CONSIGNE - Reproduisez à l'identique le passage du texte sur la cochenille du cactus, depuis « Les scientifiques marocains » jusqu'à « de nos frontières. ».

TEXTE SUPPORT -
--

Rédigé par Oussama ABAOUS Dimanche 25 Septembre 2022

Les scientifiques marocains se sont illustrés grâce à leur travail de sélection et de multiplication de variétés de figues de barbarie résistantes à la cochenille. Récit d’une course contre la montre pour ressusciter une filière meurtrie.



Depuis quelques mois, l’Institut National de la Recherche Agricole (INRA) croule sous les sollicitations de collaboration émanant de diverses parties et institutions de recherche du monde entier. Avec l’annonce de la sélection et la multiplication de 8 variétés de figuier de barbarie qui résistent aux ravages de la cochenille du cactus par les chercheurs marocains, les acteurs de la filière nationale de valorisation des figues de barbarie anticipent déjà un retour à la normale de leurs activités et leur espoir se propage au-delà de nos frontières.

« Nous recevons régulièrement un nombre considérable de demandes et de requêtes à propos des 8 variétés résistantes à la cochenille du cactus. Nous sommes bien évidemment disposés à la collaboration scientifique nationale et internationale, mais nous devons d’abord prioriser l’achèvement des activités de multiplication et d’accompagnement de la nouvelle stratégie Génération Green 2020-2030 qui prévoit la plantation de 130.000 hectares de ces variétés à travers le pays », explique Dr Mohamed Sbaghi, directeur de recherche à l’INRA et coordonnateur national du programme de multiplication du cactus résistant à la cochenille.

Réactivité et collaboration

Si le Maroc commence à voir le bout du tunnel après plusieurs années de dépérissement des cultures du figuier de barbarie à cause de ce ravageur vicieux, d’autres pays de la région appréhendent une catastrophe qui ne les a pas encore touchés, mais dont la propagation ne semble pas vouloir s’arrêter. « La façon avec laquelle est arrivée la cochenille en Méditerranée est encore mal connue. Il existe plusieurs pistes et théories probables. Cela dit, des pays comme l’Italie - où la filière de valorisation du cactus est très développée - sont aux aguets pour anticiper et essayer d’empêcher l’arrivée et la prolifération du ravageur », poursuit le scientifique.

Notre pays a pour sa part déjà traversé une véritable crise depuis qu’est apparu le premier foyer de ce ravageur en 2014. « En 2016, au lancement officiel du programme d’urgence, nous avions uniquement quelques zones infestées au niveau de Sidi Bennour et dans la région de Zmamra », raconte la même source qui se félicite de « la réactivité et la collaboration dont ont fait preuve les diverses parties prenantes impliquées dans la lutte contre ce ravageur ».

Sélection et multiplication

En 2017, la vitesse de propagation du fléau s’est accentuée au niveau national avec l’apparition de nouveaux foyers d’infestation, dans la région de Rhamna notamment. Pendant ce temps, une équipe mixte de chercheurs marocains capitalisait sur le travail de collecte d’écotypes de figues de barbarie (mené par l’INRA depuis les années 80) pour tenter d’identifier des variétés résistantes, à même de sauver une filière nationale de valorisation en chute libre.

--

BLOC DE DONNÉES -
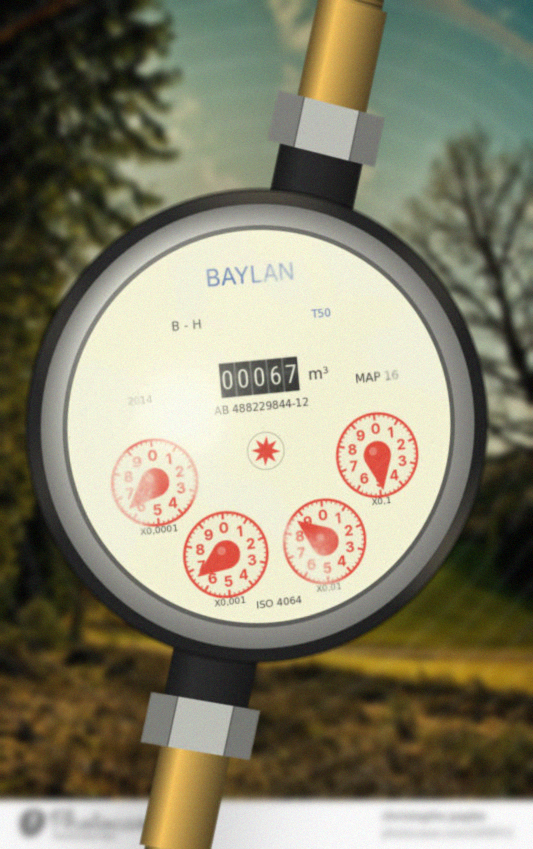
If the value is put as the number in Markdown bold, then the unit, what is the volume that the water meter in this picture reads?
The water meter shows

--

CORRIGÉ -
Les scientifiques marocains se sont illustrés grâce à leur travail de sélection et de multiplication de variétés de figues de barbarie résistantes à la cochenille. Récit d’une course contre la montre pour ressusciter une filière meurtrie.



Depuis quelques mois, l’Institut National de la Recherche Agricole (INRA) croule sous les sollicitations de collaboration émanant de diverses parties et institutions de recherche du monde entier. Avec l’annonce de la sélection et la multiplication de 8 variétés de figuier de barbarie qui résistent aux ravages de la cochenille du cactus par les chercheurs marocains, les acteurs de la filière nationale de valorisation des figues de barbarie anticipent déjà un retour à la normale de leurs activités et leur espoir se propage au-delà de nos frontières.